### Activities
**A.** In the speech on telecommunications regulation, reproduce the passage that begins at the words "I would like to begin" and ends after the words "and related markets.".
**B.** Condense the paragraph of the telecommunications regulation speech that opens with "This is a big question" into a shorter version that keeps its main points.

Australian Telecom Cisco Lecture Series
Regulation and the Future of the Telecommunication Industry
26th March, 2001
The Regent Hotel, Sydney
Professor Allan Fels
Chairman
Australian Competition and Consumer Commission
I have been asked to speak on regulation and the future of the telecommunication industry.
This is a big question, and I would like to break it up a bit. Regulatory arrangements are obviously a major part of the environment within which the telecommunications industry operates. Consequently, the nature of that regulation (and any changes to it) will affect the way the telecommunication industry develops. But it is also the case that the way the telecommunication market develops will affect the regulatory response that is needed. This interaction means that it is important to look at both aspects.
I would like to begin by looking at the regulatory outcomes we have seen in the telecommunications market to date.
I will then look at how our own regulatory priorities have changed, as the market itself has changed. In doing this, I will outline several examples of issues which are before the Commission at the moment, which will influence the future development of telecommunications and related markets.

### Exercise data
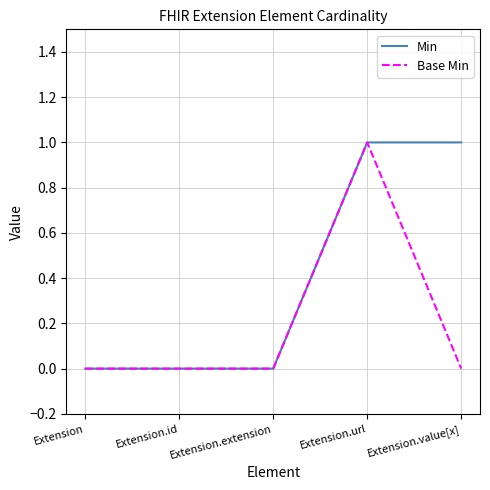

Is it true that Min equals 0 at Extension.extension?

True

### Activity answers
**A.**
I would like to begin by looking at the regulatory outcomes we have seen in the telecommunications market to date.
I will then look at how our own regulatory priorities have changed, as the market itself has changed. In doing this, I will outline several examples of issues which are before the Commission at the moment, which will influence the future development of telecommunications and related markets.

**B.** The speaker splits the broad question into parts. Regulation is a major part of the environment the telecommunications industry operates in, so its nature and any changes to it will shape how the industry develops. In turn, how the market develops will affect what regulatory response is needed. Because the two interact, both must be examined.